This first devlog concludes the test phase of Cascadia, my survival1 sandbox game!
Download Pre-Alpha 0.1 and give it a try
Cascadia's test phase of development spanned from September 21st to November 3rd, with a 3 week break between October 1st and October 23rd due to college. (If you're bad at math, that's 21 days!)
So let's take a trip down memory lane, shall we?
Not knowing where to start, Kett recommended that I try raylib, a C library for game programming. I found a binding for Rust and made this simple test scene using raylib's built-in draw functions.
I then figured out how to texture those cubes!
But I was having a lot of trouble trying to figure out what the Rust bindings for raylib were. Raylib has plenty of examples on their website, but they were only for C. So I gave up and switched to Bevy, a data-driven game engine built in Rust.
Bevy uses an Entity Component System (ECS) pattern where entities are blank slates that you attach components to and process with systems. It's a pretty novel idea to me, and it seems to be quite popular in Rust and gaining traction outside of it too.
But Bevy's ham-fisted approach to treating everything as an ECS—including UI—just rubbed me the wrong way. I needed to find something better.
Seeing that Bevy used wgpu for its graphics, a low-level cross-platform graphics API, I found a wgpu tutorial for creating a render pipeline from scratch. For the next 3 days I poured hours reading, learning, and writing low-level graphics.
I really hoped this would be worth the effort.
I was quite exhilarated with what I had made, my very own render pipeline! From scratch!

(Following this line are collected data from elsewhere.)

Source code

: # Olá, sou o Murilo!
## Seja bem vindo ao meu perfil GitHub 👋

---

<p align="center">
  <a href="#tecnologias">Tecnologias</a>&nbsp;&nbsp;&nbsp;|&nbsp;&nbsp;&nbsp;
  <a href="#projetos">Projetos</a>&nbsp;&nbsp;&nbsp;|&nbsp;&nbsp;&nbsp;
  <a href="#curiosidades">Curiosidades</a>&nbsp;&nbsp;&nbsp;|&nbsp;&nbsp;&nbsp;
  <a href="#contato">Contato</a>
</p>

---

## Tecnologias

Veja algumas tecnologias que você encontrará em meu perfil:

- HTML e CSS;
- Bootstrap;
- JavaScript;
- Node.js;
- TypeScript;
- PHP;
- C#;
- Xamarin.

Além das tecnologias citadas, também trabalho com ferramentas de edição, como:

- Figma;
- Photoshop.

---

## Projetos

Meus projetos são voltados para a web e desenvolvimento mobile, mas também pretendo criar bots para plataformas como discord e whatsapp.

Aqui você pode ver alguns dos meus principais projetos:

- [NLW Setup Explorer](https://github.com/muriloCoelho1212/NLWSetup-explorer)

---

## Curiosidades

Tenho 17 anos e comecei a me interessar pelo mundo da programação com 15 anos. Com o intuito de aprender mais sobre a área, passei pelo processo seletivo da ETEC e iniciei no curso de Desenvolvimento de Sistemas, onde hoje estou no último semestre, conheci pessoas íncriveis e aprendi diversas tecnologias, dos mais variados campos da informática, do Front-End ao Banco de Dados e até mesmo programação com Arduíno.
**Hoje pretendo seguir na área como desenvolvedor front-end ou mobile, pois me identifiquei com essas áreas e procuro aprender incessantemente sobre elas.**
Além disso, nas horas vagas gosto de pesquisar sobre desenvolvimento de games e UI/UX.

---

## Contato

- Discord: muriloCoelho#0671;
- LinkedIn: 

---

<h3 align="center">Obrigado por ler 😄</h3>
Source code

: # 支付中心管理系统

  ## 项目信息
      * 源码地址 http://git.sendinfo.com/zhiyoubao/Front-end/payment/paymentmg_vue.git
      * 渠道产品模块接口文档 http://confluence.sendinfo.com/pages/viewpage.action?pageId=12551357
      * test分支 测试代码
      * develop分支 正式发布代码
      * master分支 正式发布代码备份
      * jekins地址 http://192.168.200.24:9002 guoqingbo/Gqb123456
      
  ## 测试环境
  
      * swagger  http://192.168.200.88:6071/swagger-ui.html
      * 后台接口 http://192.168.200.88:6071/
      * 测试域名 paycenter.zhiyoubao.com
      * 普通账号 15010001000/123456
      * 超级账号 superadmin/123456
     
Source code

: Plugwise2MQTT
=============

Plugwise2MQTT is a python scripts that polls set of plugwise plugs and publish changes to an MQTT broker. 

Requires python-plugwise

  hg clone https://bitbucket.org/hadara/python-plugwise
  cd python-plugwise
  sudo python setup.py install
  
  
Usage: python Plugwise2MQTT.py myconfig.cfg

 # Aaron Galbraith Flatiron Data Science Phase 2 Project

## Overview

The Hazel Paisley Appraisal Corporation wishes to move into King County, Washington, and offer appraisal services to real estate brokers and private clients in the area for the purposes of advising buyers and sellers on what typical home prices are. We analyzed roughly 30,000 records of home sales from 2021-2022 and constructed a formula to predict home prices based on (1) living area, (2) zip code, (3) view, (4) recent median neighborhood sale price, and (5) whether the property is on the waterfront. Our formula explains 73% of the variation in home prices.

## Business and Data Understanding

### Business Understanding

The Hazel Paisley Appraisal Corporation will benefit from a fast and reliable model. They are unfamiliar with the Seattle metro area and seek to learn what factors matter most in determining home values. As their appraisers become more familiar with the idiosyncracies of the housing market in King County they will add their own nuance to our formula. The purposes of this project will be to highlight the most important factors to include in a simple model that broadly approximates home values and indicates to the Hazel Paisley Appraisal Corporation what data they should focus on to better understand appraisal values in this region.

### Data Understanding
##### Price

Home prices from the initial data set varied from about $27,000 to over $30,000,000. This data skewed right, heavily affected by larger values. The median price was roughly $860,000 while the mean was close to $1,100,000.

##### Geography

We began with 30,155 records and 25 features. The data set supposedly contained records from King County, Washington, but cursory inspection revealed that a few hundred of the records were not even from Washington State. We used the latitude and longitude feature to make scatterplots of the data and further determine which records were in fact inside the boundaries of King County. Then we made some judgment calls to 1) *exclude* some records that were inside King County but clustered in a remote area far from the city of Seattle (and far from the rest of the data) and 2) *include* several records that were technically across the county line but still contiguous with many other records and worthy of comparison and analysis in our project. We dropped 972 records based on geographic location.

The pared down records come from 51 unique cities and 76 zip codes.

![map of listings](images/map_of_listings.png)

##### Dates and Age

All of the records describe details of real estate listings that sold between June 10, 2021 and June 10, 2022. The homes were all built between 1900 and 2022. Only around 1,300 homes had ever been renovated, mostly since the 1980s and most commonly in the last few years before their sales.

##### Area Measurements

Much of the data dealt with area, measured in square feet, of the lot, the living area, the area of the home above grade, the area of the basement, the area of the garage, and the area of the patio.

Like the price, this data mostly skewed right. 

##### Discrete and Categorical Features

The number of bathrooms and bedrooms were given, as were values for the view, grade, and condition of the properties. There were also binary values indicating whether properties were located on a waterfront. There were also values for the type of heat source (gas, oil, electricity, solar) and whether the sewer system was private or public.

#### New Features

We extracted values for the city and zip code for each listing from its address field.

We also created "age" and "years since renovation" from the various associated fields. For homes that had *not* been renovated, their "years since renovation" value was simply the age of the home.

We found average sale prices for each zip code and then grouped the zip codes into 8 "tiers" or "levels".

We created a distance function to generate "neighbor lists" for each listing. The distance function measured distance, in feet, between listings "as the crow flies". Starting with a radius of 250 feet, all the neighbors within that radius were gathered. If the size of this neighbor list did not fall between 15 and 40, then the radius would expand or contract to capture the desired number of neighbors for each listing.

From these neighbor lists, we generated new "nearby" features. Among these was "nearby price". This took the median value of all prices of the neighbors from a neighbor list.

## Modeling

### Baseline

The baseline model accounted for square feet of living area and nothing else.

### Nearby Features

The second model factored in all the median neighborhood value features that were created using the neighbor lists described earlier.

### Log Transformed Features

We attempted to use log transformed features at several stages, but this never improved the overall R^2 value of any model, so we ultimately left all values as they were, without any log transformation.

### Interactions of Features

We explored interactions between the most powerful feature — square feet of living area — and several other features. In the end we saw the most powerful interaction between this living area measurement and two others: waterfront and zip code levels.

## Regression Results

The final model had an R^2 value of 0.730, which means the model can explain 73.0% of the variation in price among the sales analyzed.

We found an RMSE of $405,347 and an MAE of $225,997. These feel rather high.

Without using a game engine!
But the future still felt uncertain to me as I didn't know how much steam I would have to continue working at such a low level, nor if I would be able to find enough resources and tutorials online to know what to do next.
And count my lucky stars, because I found a different tutorial that cleaned up and expanded upon the previous wgpu tutorial! (Which left me with a monolithic file with nearly a thousand lines of code)
With a much more readable source code, I felt invigorated to continue toiling away and implemented raycasting, allowing me to place and break blocks for the first time!
I was still rendering individually instanced cubes which wasn't going to work in the long-term, so I got to work on mesh generation. Here is the very first mesh I generated.
I then rendered square faces proper…
…culled hidden faces…
…and added the rest of the faces! This is a view from inside the mesh.
Soon after I integrated texture array support into the render pipeline and rendered grass!
I wanted to use texture arrays instead of a texture sheet because it would be easier to set up. Instead of calculating the correct UVs for a given texture, I just pass a texture index to the shader.
With this index-first approach, I could even make animated textures super easy to implement in the future.
And with my newfound knowledge of the render pipeline and the vertex buffer data, I added lighting data to the vertices to give blocks some contrast lighting.
Adding shadows was pretty easy too using the same vertex light data queried from a light array I added to the chunk.
The next step was to have more than one chunk. This was going to have a few challenges, namely getting lighting to work properly across chunks, and to cull the faces of blocks between chunks, but for now I put those problems off for later.
With the ability to place different blocks now, I made the first dirt house in Cascadia.
I then added some new blocks that needed their own rendering code. Glass and leaves are both transparent, but leaves fully render to neighboring leaves for a neat layering effect. Logs were the first block to use multiple textures.
Here's a gratuity shot of 64,000 chunks being rendered at once :3
Although I don't have footage of it, this test version marked the inclusion of the first iteration of physics! (Which unbeknownst to me would haunt me for a week as I pulled my hair out trying to fix numerous collision bugs)
Here's the first version with naturally generated trees! Yeah they're pretty silly looking.
Lighting has returned along with some new terrain generation!
I sprited a new font for Cascadia, and using a distance fog2 tutorial meant for glsl shaders, I was able to translate it into wgsl, the shading language that wgpu uses.
Another terrain generation change to include more varied terrain such as cliffs.
And finally, I vanquished the last collision bug. There were few edge cases where you could phase through the edge of a block, and this video was me testing those.
Whew, that was a lot of progress in a short span of time! And in that time I learned a lot, from programming in Rust (gotta love that borrow checker) to writing low-level graphics with wgpu.
I'm genuinely thrilled with what I have made so far, and I'm excited to continue working on Cascadia to make it my dream game!